Welcher Staubsauger taugt was und ist nicht zu teuer? Oder ist ein Saugroboter vielleicht besser? Stiftung Warentest hat sich viele Modelle angeschaut.

Manchmal gibt es diese nervigen Investitionen, um die wir nicht herum kommen: Staubsauger zum Beispiel. So ein Staubsauger ist gar nicht so billig – mindestens 150 bis 200 Euro kann man da locker einplanen. Warum also nicht gleich richtig investieren und einen Saugroboter kaufen? Der macht die Arbeit, wenn wir weg sind – und wir haben uns viel Stress gespart. 

Leider sind Saugroboter auch extrem teuer. Zumindest die, die was taugen, sagt Stiftung Warentest. Die Verbraucherorganisation hat Modelle in der Preiskategorie zwischen 405 und 950 Euro getestet: Davon schnitten nur zwei gut ab. Der Rest war befriedigend oder schlechter. 

Günstige Saugroboter schneiden schlecht ab

Günstige Saugroboter bis 200 Euro haben in vergangenen Tests aus den Jahren 2015 und 2017 nur mäßige Ergebnisse erzielt. Das lag laut Cecilia Meusel von der Stiftung Warentest aber vor allem daran, dass die Roboter auf Teppichböden viel liegen gelassen haben. Für Menschen, die in einer Wohnung mit Laminat oder Parkett wohnen, für die könnten die günstigen Saugroboter tatsächlich was sein. 

Wer sich aber sagt: Für möglichst wenig Geld hätte ich gerne ein Gerät, das auch was kann, die oder der sollte sich vielleicht doch lieber bei Staubsaugern umschauen. 

Staubsauger sind leiser geworden

Die gute Nachricht: Die neuen Modelle sind inzwischen viel leiser als die Staubsauger, die vielleicht seit Jahrzehnten bei unseren Eltern stehen. Aber es gibt Unterschiede. Bei der Lautstärke hat die Stiftung Warentest sogar die größten Unterschiede festgestellt. 

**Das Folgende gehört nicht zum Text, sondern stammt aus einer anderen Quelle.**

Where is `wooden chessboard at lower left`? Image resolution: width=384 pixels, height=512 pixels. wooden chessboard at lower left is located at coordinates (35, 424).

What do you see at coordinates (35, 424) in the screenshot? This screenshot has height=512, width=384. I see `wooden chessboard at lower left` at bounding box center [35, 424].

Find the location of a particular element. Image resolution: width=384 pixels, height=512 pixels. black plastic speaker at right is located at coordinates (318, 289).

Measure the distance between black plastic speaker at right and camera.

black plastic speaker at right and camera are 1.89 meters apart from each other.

Vor allem der Ton ist wichtig, den der Staubsauger abgibt. Der kann nämlich auch bei leiser Lautstärke unangenehm sein. Deshalb rät Cecilia Meuser uns, im Laden, mit dem Staubsauger mal an eine Steckdose zu gehen und ihn anzuwerfen. Einfach um zu prüfen, ob wir mit dem Ton ein paar Jahre leben können.

Die meisten Staubsauger sind umweltfreundlich

Und wenn wir schon viel Geld für einen neuen Staubsauger ausgeben, dann darf er auch gerne umweltfreundlich sein. Beutellos zum Beispiel – damit sparen wir zwar die Staubsaugerbeutel, Cecilia Meusel gibt aber zu bedenken, dass das Ausleeren ziemlich eklig sein kann. Denn dann wirbelt der ganze Staub wieder auf, den wir vorher eingesaugt haben. 

Beim Thema Umweltfreundlichkeit hat die Stiftung Warentest drei Kriterien, auf die sie bei ihren Tests achtet. Und in diesen drei Kategorien erzielen die meisten Staubsauger ziemlich gute Ergebnisse:   

  • Wie wirksam hält der Staubsauger den eingesaugten Staub zurück?
  • Wie laut ist der Staubsauger auf Teppich und Hartboden?
  • Wie viel Strom verbraucht der Staubsauger?

Bei Hartböden reichen günstige Modelle

Grundsätzlich gilt: Wer einen Hartboden hat, also Laminat, Fliesen oder Parkett zum Beispiel, die oder der kann sich auch einen günstigen Staubsauger zulegen. Auf diesem Untergrund schaffen eigentlich alle Staubsauger das, was von ihnen erwartet wird. Bei Teppich sieht es anders aus. Und besonders schwierig wird es, wenn ihr Teppich und Tiere habt. Da kommen die meisten Staubsauger nicht über ein "Befriedigend" bei der Stiftung Warentest hinaus.